Indonesia in 2013 is an ageing society with an elderly population (60+) of approximately 18 million or eight percent of the total population. Due to continuously low fertility levels, lower mortality and higher life expectancy rates, the number of elderly in the country is predicted to increase to more than 80 million individuals by 2050 who will by then constitute about 25 percent of the total population.

Considering the rise in its elderly population and the low pension coverage, the Indonesian government has shown strong commitment towards raising the number of elderly who have access to formal pensions. In line with a variety of social welfare laws, the National Security Law (SJSN), declarations under ASEAN and commitments to a comprehensive social protection floor policy, Indonesia has endorsed a mutli-pillar approach to providing income support in old age. However, the current reforms associated with the SJSN Law; aim only at providing income support to the future elderly generation - those working age adults that will retire in 15-40 years. While the success of these reforms needs to be demonstrated, there remains substantial scope to address the need for pension coverage among the current elderly population.

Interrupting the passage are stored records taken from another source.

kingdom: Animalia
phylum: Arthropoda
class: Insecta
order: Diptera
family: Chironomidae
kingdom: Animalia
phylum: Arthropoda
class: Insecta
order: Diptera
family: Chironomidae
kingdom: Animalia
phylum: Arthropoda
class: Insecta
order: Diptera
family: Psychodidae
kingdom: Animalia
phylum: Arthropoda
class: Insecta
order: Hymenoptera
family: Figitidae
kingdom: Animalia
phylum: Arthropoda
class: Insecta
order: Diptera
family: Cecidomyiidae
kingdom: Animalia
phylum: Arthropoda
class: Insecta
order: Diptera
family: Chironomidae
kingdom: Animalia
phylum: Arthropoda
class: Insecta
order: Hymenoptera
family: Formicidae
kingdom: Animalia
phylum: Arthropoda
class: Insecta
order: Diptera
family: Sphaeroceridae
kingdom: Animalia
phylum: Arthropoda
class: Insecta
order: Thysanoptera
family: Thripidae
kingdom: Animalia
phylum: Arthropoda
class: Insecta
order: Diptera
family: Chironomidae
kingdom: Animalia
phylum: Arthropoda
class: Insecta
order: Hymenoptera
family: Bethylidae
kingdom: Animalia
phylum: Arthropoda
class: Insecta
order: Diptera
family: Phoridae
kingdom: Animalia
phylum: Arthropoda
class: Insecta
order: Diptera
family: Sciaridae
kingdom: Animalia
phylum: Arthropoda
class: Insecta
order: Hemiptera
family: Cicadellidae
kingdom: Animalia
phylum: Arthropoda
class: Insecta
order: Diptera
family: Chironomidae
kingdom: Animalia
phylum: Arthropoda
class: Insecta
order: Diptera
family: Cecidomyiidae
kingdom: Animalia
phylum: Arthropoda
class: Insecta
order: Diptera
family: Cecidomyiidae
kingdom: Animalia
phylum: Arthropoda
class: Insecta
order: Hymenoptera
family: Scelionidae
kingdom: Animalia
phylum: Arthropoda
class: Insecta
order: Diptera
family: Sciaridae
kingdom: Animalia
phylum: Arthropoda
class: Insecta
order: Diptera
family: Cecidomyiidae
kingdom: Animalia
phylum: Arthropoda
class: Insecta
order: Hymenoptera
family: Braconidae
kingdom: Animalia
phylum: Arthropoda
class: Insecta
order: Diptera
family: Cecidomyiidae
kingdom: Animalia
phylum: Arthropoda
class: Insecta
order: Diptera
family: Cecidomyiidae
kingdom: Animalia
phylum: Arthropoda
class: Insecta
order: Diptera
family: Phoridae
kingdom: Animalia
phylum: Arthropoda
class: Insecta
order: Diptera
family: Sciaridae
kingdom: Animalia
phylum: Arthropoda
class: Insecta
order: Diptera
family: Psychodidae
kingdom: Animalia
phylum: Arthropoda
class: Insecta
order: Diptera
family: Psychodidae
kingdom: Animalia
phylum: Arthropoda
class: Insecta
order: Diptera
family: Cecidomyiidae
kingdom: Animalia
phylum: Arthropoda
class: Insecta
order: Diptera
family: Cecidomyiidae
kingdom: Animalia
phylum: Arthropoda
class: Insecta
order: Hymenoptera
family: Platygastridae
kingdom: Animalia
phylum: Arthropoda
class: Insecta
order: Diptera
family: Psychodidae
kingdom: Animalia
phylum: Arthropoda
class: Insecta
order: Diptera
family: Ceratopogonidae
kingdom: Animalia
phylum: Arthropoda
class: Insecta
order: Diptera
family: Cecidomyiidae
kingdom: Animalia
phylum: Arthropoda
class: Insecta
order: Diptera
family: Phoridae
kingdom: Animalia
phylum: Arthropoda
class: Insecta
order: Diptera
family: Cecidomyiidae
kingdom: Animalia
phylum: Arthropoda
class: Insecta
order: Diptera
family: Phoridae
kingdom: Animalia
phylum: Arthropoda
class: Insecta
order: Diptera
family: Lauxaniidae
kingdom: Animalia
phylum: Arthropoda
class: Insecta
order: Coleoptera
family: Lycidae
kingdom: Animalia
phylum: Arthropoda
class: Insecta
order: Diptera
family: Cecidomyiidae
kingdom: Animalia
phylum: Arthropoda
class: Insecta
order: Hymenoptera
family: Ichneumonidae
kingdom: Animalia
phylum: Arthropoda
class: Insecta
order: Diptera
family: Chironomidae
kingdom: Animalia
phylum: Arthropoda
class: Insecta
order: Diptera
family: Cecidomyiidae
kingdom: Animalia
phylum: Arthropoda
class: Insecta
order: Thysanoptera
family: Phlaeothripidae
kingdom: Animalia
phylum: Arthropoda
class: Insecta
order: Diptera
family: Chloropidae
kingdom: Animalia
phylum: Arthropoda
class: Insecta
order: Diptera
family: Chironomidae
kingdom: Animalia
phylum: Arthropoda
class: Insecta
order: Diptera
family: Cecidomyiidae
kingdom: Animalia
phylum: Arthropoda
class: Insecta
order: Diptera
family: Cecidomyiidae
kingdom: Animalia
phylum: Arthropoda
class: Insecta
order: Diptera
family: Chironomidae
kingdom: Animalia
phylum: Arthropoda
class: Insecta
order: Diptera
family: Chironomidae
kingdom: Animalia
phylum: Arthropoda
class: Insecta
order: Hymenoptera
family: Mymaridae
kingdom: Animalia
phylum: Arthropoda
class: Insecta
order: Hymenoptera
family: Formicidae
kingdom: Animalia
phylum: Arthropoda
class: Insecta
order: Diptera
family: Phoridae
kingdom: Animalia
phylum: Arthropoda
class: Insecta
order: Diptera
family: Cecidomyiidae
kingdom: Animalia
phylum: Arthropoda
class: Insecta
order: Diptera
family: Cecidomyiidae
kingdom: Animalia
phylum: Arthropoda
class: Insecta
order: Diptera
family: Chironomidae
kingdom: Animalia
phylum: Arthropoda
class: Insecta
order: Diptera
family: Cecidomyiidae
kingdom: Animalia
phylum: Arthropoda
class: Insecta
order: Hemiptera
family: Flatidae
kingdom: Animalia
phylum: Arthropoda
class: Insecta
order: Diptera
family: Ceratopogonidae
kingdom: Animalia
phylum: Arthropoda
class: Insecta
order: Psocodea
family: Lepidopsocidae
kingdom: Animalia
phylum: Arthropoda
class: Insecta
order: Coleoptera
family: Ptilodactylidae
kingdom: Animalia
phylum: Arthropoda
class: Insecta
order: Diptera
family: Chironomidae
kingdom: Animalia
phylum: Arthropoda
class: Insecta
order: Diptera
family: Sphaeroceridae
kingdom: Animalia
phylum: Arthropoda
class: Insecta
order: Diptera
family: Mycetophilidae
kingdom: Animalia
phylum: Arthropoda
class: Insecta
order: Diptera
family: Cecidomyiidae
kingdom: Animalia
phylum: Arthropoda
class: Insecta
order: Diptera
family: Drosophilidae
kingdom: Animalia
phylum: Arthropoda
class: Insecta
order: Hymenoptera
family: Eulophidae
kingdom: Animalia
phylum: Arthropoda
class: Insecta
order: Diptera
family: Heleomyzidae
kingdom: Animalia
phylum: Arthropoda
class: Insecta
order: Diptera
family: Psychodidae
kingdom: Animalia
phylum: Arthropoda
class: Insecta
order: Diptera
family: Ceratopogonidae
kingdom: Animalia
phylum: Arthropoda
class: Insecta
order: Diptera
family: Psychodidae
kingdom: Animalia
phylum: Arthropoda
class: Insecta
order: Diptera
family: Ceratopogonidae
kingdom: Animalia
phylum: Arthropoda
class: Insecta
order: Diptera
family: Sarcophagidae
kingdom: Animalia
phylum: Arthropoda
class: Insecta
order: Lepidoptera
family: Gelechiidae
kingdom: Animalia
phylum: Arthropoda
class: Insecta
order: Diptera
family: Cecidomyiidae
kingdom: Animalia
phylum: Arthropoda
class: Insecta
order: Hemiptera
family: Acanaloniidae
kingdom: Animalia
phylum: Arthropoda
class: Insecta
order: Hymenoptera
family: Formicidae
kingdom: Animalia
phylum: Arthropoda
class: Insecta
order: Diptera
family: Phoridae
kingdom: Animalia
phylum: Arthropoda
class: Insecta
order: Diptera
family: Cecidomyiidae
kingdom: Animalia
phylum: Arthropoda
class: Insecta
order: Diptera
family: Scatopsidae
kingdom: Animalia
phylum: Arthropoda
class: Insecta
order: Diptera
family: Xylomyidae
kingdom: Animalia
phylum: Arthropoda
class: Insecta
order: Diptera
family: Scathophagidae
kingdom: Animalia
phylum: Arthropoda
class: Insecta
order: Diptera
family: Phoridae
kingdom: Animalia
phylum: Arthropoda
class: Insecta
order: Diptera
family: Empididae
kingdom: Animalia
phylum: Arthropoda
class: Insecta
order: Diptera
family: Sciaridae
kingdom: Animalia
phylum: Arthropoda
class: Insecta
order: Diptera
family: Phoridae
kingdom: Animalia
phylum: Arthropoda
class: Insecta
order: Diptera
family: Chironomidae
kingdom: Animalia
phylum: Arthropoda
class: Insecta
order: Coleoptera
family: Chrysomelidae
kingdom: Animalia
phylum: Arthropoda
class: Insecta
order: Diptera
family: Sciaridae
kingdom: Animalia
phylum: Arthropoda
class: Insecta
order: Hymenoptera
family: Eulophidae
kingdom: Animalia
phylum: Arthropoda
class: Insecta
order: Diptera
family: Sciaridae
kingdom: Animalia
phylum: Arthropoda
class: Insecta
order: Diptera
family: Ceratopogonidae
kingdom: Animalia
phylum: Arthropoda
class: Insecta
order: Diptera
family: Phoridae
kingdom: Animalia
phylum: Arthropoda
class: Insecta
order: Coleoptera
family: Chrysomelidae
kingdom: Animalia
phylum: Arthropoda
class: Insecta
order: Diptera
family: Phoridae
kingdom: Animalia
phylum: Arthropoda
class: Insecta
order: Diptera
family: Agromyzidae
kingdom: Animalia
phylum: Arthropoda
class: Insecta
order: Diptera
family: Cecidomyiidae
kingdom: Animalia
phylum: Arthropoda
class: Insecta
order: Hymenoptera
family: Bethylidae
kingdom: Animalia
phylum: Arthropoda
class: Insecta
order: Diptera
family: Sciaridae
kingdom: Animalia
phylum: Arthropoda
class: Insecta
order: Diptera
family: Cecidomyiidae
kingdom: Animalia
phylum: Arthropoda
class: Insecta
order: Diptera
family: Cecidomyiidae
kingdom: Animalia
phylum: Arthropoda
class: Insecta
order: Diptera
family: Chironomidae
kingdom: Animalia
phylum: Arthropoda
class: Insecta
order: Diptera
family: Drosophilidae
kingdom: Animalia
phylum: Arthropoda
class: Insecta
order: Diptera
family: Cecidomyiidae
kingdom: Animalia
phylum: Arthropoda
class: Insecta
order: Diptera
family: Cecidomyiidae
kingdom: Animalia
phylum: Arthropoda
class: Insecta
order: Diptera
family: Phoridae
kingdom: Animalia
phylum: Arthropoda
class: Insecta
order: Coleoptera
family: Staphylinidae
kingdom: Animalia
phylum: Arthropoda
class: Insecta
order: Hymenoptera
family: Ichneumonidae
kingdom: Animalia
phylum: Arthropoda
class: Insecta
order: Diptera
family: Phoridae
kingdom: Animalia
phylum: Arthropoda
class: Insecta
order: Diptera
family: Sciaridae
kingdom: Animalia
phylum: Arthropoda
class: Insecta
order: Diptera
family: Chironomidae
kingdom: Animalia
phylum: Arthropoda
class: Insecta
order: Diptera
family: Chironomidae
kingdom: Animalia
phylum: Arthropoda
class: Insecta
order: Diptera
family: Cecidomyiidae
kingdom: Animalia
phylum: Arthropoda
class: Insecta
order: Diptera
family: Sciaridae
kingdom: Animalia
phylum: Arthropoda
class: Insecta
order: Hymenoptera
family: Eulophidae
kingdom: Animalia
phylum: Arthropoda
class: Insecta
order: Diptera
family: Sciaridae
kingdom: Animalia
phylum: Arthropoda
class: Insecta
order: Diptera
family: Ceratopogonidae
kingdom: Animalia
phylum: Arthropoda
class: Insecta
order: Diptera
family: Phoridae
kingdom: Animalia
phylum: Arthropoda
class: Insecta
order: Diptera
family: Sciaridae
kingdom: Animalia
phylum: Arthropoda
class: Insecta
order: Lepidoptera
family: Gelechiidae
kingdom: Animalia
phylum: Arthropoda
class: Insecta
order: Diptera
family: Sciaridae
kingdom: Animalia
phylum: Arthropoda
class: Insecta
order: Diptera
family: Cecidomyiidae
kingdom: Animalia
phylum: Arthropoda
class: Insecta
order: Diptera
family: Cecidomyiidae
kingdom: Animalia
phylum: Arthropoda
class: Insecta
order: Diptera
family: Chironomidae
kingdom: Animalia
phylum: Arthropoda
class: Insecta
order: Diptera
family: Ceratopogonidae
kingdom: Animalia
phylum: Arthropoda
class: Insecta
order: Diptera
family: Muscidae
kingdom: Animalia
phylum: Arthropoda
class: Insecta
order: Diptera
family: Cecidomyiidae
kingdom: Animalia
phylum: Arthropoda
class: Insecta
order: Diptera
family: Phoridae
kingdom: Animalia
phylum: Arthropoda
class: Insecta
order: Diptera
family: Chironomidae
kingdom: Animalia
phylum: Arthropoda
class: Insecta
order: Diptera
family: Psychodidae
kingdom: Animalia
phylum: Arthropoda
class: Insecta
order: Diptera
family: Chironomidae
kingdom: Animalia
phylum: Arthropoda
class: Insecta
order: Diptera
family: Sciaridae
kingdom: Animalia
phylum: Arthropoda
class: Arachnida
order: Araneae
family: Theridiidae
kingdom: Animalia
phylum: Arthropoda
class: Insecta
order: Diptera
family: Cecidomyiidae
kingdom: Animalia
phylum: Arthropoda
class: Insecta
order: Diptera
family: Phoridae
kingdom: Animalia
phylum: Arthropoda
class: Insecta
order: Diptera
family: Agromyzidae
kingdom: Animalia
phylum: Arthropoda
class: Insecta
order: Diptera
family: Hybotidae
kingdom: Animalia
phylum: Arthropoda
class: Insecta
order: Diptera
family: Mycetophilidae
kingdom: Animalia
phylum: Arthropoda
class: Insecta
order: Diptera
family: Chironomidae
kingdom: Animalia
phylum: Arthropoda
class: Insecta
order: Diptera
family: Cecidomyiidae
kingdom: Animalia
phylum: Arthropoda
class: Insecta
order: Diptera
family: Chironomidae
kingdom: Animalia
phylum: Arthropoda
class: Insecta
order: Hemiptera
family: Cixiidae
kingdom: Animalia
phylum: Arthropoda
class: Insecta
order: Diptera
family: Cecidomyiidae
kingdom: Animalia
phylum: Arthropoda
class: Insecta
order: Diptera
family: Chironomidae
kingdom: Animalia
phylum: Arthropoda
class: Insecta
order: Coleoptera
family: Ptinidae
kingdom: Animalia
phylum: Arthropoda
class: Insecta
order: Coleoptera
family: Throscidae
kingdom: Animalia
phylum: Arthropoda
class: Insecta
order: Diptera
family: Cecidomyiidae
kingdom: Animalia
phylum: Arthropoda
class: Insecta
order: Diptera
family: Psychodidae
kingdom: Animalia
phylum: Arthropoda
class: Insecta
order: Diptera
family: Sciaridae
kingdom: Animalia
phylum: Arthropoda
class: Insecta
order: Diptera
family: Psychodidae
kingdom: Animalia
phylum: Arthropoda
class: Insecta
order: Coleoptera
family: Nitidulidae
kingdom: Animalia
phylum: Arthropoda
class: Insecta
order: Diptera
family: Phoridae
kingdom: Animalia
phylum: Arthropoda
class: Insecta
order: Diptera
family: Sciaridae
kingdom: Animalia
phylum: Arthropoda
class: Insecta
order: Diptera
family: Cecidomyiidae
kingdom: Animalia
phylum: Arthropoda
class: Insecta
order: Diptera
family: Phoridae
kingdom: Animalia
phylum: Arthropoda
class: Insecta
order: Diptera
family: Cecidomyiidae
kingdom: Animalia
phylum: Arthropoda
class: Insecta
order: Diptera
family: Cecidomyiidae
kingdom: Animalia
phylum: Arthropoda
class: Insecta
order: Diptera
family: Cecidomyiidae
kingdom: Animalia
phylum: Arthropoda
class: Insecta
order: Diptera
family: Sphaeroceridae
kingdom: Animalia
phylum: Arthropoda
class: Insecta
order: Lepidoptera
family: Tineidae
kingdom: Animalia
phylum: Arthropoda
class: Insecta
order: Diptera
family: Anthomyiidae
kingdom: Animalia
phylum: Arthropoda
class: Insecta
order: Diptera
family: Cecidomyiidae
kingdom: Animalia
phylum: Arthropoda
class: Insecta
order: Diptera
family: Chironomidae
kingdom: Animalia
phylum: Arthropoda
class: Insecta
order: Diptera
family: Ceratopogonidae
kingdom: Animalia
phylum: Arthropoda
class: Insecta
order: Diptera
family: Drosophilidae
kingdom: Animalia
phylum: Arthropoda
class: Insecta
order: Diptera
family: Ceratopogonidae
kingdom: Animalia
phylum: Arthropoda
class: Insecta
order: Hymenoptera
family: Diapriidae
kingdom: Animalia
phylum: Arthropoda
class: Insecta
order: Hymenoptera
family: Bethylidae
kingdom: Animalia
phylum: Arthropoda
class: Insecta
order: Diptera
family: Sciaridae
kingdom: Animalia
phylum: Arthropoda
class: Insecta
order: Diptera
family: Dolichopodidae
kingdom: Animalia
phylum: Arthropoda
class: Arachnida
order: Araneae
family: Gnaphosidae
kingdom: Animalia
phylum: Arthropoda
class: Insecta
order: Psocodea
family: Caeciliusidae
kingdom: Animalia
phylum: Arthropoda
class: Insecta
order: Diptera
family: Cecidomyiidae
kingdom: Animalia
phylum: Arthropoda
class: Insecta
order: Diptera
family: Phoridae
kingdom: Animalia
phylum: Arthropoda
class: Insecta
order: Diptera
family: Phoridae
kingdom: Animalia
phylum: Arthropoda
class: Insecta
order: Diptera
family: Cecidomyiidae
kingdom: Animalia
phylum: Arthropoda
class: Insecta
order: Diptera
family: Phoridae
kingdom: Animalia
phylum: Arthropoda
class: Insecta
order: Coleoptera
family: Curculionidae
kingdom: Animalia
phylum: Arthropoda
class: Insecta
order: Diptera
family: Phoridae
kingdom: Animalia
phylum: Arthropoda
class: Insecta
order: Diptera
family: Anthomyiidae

Old-Age Poverty in Indonesia: Empirical Evidence and Policy Options – A Role for Social Pensions aims at filling several evidence gaps in the discussion on elderly and old-age poverty in Indonesia. Firstly it provides a detailed and comprehensive picture of the socio-economic circumstances of the current elderly generation. By doing so it provides Indonesia’s first nationally representative poverty assessment on the elderly addressing aspects of education, health and remittances as well as poverty measurement. Second, the report outlines Indonesia’s legal, political and programme commitments to alleviate old-age poverty and contrasts it with recent international experience on pension reform. This report discusses in particular the benefits of social pensions for Indonesia’s elderly, and outlines the pros-and cons of poverty-targeted and universal pension schemes. Finally, the report provides ex-ante simulation results on the poverty and fiscal impacts for selected social pension schemes.